**Dataset extract:**
------------

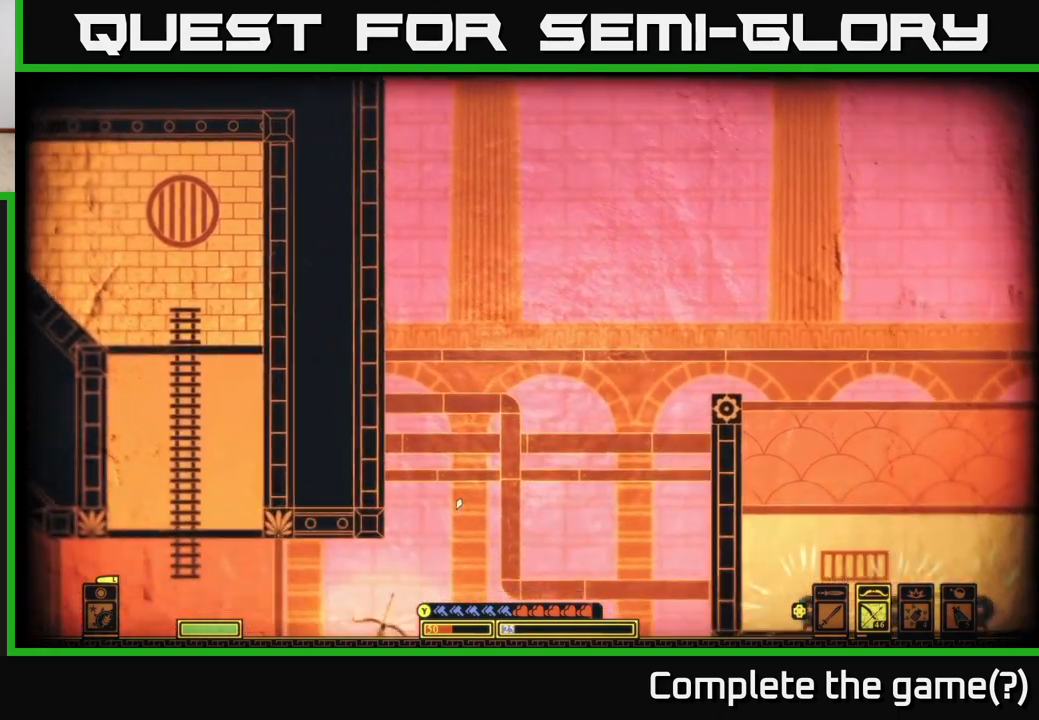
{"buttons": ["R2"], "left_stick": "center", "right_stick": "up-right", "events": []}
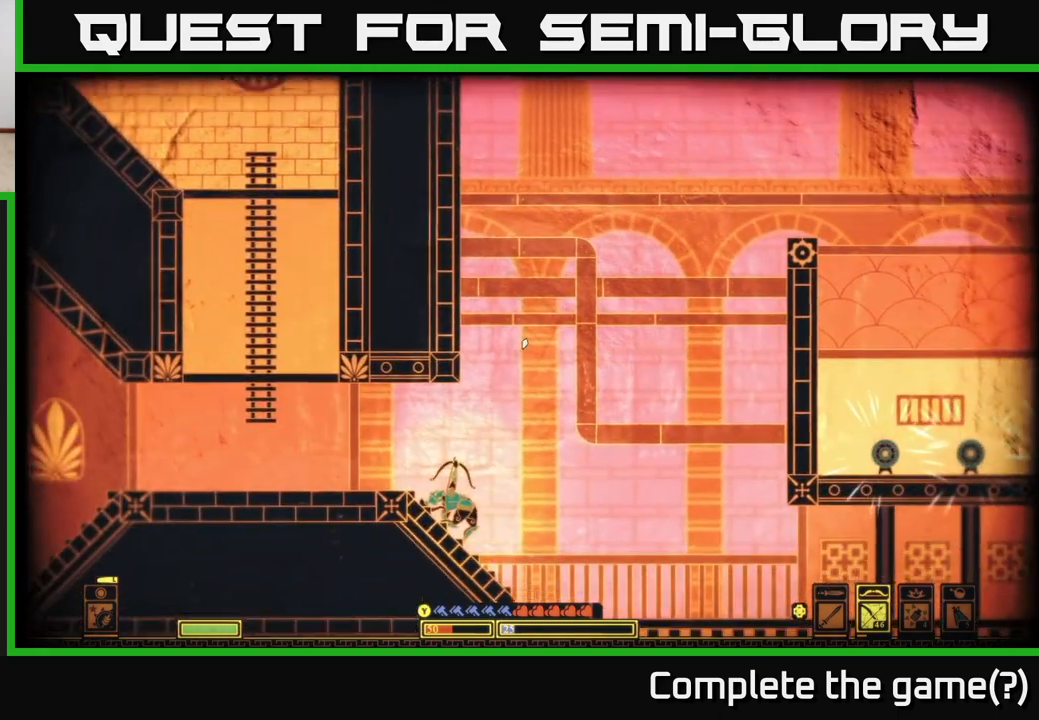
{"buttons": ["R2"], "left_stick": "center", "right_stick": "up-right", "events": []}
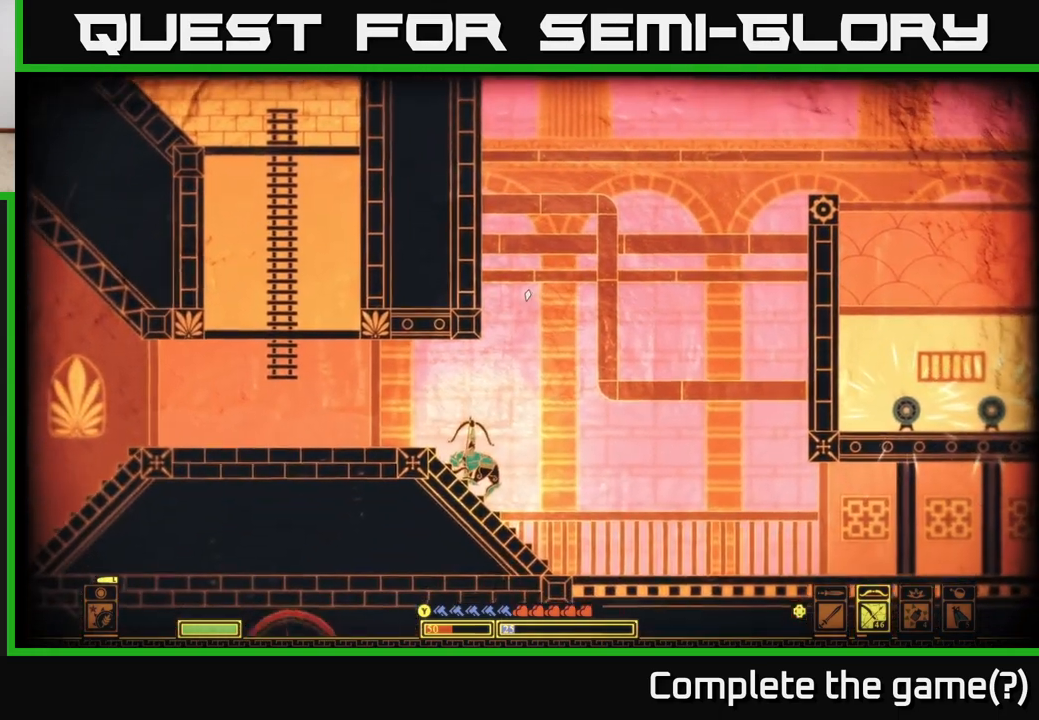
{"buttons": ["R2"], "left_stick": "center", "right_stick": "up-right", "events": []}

------------

**Assigned task:**
Copy each line of the listing exactly, skipping any picture.

**Result of the exercise:**
{"buttons": ["R2"], "left_stick": "center", "right_stick": "up-right", "events": []}
{"buttons": ["R2"], "left_stick": "center", "right_stick": "up-right", "events": []}
{"buttons": ["R2"], "left_stick": "center", "right_stick": "up-right", "events": []}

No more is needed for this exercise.